Can you help me understand this (old) school question related to RSA usage?

Question

An old question I am preparing for a security / cryptography class has an example of an RSA chiper.

This is almost the same as "RSA by hand - did I do something wrong? (c = m on encryption)" but with some other question following up.

Let $p=3$, $q=5$ giving $N=15$ and $\phi=8$
Let $e=7$. Find $d$.

Fair enough, $e\times d = k\times \phi+1$ can be rather quickly evaluated to $d=7$. $k$ would be $6$ in this case.

Encryption of messages $m$ in the range $1 < m < n$ work fine with $e=d=7$. Not very helpful to have $e=d$, but it works. Well, kind of, as some messages get encoded to the same value (4, 5, 6 and 9 for example).
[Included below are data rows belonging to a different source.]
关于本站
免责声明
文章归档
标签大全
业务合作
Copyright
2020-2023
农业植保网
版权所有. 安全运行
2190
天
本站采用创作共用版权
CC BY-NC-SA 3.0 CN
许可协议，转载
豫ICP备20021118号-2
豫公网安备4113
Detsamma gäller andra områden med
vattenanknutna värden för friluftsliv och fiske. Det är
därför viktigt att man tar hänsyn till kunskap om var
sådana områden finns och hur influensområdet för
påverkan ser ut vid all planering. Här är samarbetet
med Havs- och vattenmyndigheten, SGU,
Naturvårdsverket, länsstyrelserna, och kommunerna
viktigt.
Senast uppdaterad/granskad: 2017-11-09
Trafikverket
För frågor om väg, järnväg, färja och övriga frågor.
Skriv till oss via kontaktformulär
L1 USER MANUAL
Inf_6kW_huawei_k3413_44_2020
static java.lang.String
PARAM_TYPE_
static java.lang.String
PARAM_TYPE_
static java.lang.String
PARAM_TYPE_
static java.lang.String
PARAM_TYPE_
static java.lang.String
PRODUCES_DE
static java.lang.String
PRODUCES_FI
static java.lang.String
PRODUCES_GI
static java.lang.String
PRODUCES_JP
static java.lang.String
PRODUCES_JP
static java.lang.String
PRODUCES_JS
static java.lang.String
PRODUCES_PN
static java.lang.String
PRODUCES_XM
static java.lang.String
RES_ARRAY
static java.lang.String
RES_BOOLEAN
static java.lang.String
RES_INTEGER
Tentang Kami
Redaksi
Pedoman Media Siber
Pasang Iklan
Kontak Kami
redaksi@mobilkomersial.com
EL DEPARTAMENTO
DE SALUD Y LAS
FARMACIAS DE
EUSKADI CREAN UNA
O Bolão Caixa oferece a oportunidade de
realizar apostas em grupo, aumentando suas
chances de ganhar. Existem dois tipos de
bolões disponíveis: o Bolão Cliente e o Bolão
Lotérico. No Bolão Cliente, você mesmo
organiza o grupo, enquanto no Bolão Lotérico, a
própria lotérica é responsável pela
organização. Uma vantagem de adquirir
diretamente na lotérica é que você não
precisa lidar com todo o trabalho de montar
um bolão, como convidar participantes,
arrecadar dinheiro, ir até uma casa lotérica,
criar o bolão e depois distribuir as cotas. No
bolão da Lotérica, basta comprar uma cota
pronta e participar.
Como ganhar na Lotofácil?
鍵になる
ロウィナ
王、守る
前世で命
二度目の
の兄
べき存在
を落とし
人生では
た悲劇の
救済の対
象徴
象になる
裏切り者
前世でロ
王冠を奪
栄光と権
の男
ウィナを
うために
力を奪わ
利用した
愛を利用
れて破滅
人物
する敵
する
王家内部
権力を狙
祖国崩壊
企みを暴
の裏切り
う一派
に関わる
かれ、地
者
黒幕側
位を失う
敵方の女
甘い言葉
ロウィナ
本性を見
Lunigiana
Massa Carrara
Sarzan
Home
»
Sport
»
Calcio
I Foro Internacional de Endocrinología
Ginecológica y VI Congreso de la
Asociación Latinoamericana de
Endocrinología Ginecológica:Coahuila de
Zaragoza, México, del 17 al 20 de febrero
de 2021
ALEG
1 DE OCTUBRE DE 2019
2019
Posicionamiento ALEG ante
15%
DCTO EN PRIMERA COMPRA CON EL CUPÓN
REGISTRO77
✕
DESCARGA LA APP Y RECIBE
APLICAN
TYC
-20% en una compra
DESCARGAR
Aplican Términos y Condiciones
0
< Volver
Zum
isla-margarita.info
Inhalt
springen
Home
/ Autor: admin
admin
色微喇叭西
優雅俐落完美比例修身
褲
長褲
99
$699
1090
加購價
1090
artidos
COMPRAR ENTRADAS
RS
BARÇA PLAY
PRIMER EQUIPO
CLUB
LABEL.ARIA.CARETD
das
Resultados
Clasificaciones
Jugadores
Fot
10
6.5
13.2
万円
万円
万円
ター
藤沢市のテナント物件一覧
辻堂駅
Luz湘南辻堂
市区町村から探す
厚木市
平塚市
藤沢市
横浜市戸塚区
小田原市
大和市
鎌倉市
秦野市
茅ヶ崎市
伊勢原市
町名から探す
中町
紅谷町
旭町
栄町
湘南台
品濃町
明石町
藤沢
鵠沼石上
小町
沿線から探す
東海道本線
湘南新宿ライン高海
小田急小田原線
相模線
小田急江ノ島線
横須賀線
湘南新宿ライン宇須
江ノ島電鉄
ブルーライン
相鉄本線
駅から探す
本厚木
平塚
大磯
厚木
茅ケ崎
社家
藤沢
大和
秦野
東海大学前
So the target of encryption is reached only partly but the answer for the test $d=7$ is correct and complete.

This was the easier part.

Now… could you have chosen $5$ for $e$? And follow-up question: Why not? The solution provided has

no

and

because $5$ has a common divisior with $n$

Our lecture script and every page I found regarding RSA demands $e$ and $d$ to not share a divisior (except $1$, of course) with $\phi$. I never found a remark regarding sharing with $n$.

Problem is this: What happens if you use $e=5$ (and in turn get $d=13$) is that you get no encrytion at all. $c = m^e\ mod\ n$ stays $= m$ for all $m$.

So the mathematics "work", no information is messed up, but the desired encryption is not reached at all. Is there a reason why $5$ is kind of "neutral exponent"? Does such a thing also happen for "real" rsa values?

In this example $e=5$ is equal to $q$, is that what makes the encryption become an "Involution Mathematics" (wikipedia)?

How would one word his reasoning why $5$ is an unsuitable value for $e$? More important, how can one see this in a exam situation without excel spread sheet to quickly run some numbers (without any calculator, in fact)?

Answer 1

As in the other questions: Such low numbers can lead to curious-and-misleading effects. For example in this case: you choose $q=5$, and it happens that this is equal to $\lambda(15) + 1 = 5$. And that is a coincidence of this example, not a general relation.

Now… could you have chosen 5 for e? And follow-up question: Why not? The solution provided has

no

and

because 5 has a common divisior with n

Which question ans answer are you quoting here? Because it's not the one you linked to.

And I would actually say, there is no reason that $e$ has to be coprime to $N$ - except that it would be really terrible if anyone just tried to calculate $gcd(e,N)$. However, the encryption and decryption still work in the sense that you can retrieve the plaintexts (injective function).

Regarding the coincidence in th example: For every modulus, you have that $m^{\lambda(N)} = 1 \mod N$ with Carmichael function $\lambda$, and in turn $m^{\lambda(N) + 1} = m \mod N$.

And then, for two different primes $p,q$ this can be calculated as $\lambda(pq) = lcm(p-1,q-1)$. Alternatively, this is $\lambda(N) = (p-1)(q-1) / g$ for $g = ggt(p-1,q-1)$.

From that, we can see that if $\lambda(N) + 1 = q$, then we know immediately $p-1$ is a divisor of $q-1$.

So the mathematics "work", no information is messed up, but the desired encryption is not reached at all. Is there a reason why 5 is kind of "neutral exponent"? Does such a thing also happen for "real" rsa values?

Yes, it does, but not for either $p$ or $q$. It happens for $k \lambda(N)+1$ for any arbitrary integer $k$.

In this example e=5 is equal to q, is that what makes the encryption become an "Involution Mathematics" (wikipedia)?

Since this is taken from the linked question - this is something similar, but not the same. An involution happens whenever $e=d \mod \lambda(N)$, because then you have that $ed = e^2 = 1 \mod \lambda(N)$. And again, it's pure coincidence in this number example, that it is equal to $q$. That is wrong in general.